We are born in sin. We are slaves to sin (Jn 8.36). God comes to us and sets us free from sin (Jn 8.36). Sin no longer has dominion over us (Rom 6.6-8). When we continually make the effort to delight in God (Ps 37.4-5) and in his word (1.2), it will become easier to delight in God and his word. It will become easier to chose God’s ways over your sinful nature. We will be free to choose what is right over what is wrong because “if the Son sets you free, you will be free indeed” (Jn 8.36).


Perhaps we won’t be given a sign from above on which university we should go to, or who we should marry, or which job we should accept, but the more we delight ourselves in God the more we will understand him and take on his character. In reality, it doesn’t matter which option you choose. They will all have struggles and trials. Your job will be difficult because you and the people you work with are sinners. Your school will be difficult because, well, university is supposed to be difficult.
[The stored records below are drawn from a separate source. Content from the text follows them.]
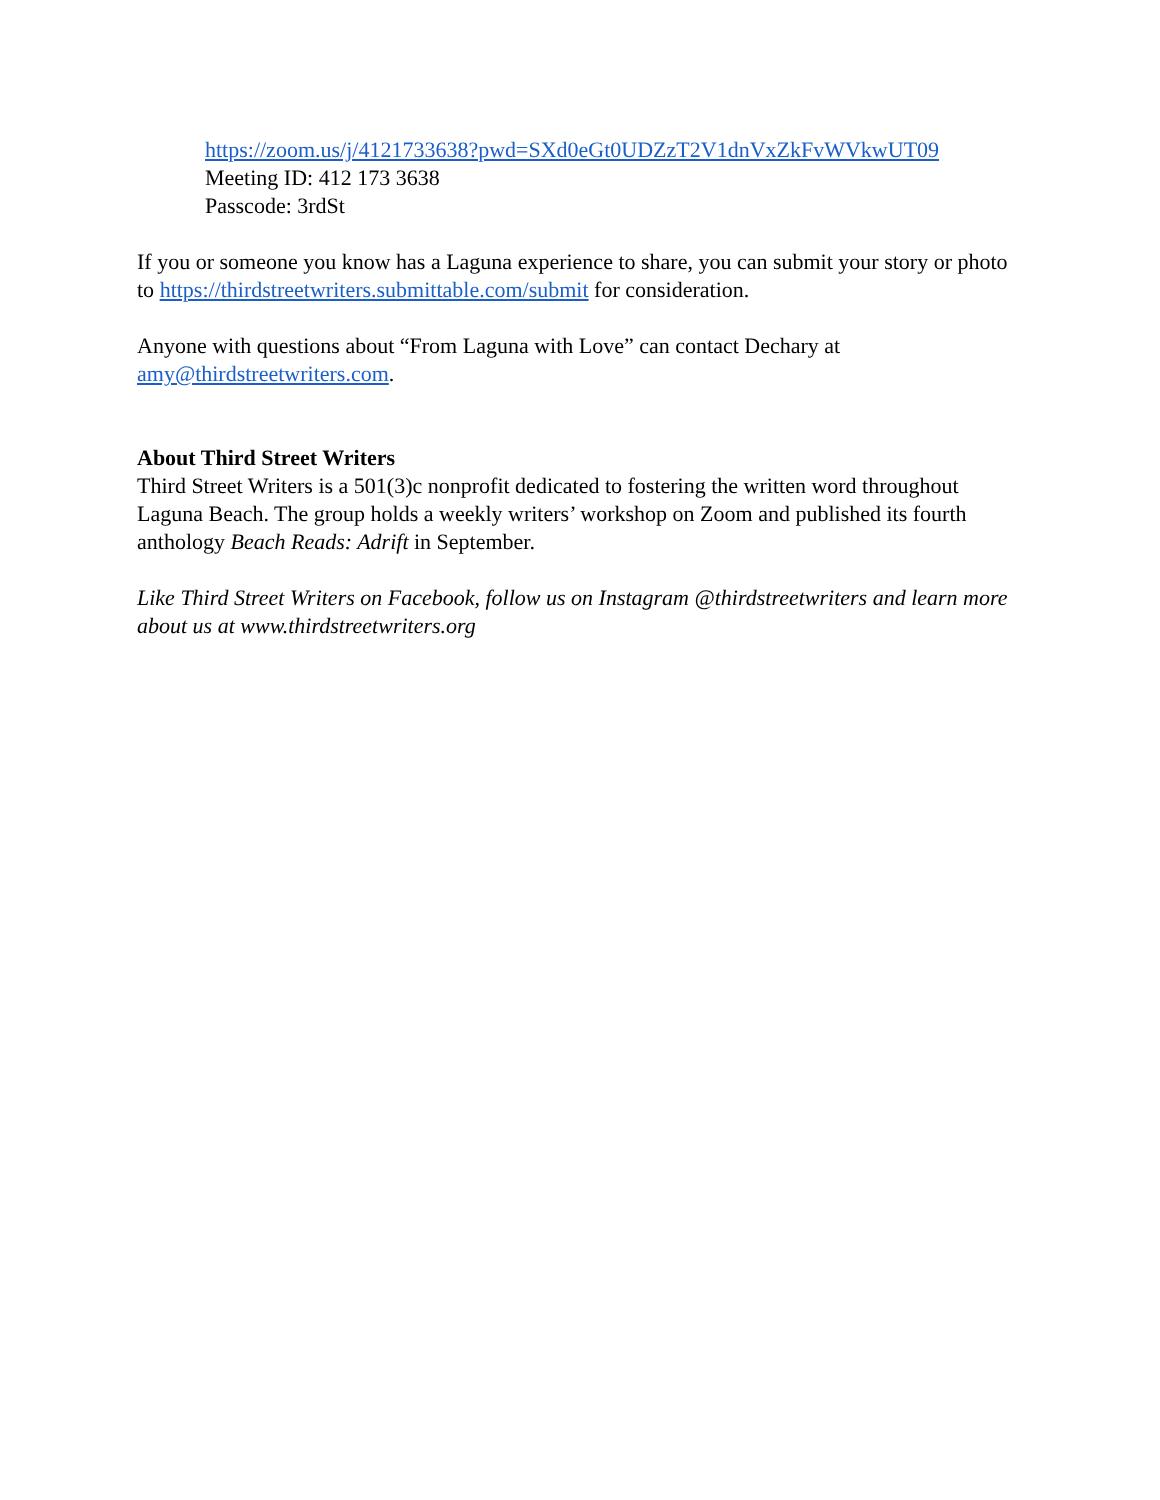https://zoom.us/j/4121733638?pwd=SXd0eGt0UDZzT2V1dnVxZkFvWVkwUT09
Meeting ID: 412 173 3638
Passcode: 3rdSt
If you or someone you know has a Laguna experience to share, you can submit your story or photo to https://thirdstreetwriters.submittable.com/submit for consideration.
Anyone with questions about “From Laguna with Love” can contact Dechary at amy@thirdstreetwriters.com.
About Third Street Writers
Third Street Writers is a 501(3)c nonprofit dedicated to fostering the written word throughout Laguna Beach. The group holds a weekly writers’ workshop on Zoom and published its fourth anthology Beach Reads: Adrift in September.
Like Third Street Writers on Facebook, follow us on Instagram @thirdstreetwriters and learn more about us at www.thirdstreetwriters.org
And while you should use wisdom and counsel from others when choosing a marriage partner, you should know that your marriage, no matter who that “special someone” is, will have its struggles.

But if you delight yourself in the Lord, rather than giving in to sin and either running away from your problems or selfishly fighting against them to have it your way, you can choose to serve others. You can love your spouse, the people you work and learn with, and the schoolwork you do because you believe and you see that God is behind it all. You know that he is shaping you into the image of his Son Jesus Christ who, “when he was reviled, he did not revile in return; when he suffered, he did not threaten, but continued entrusting himself to him who judges justly” (1 Pet 2.23).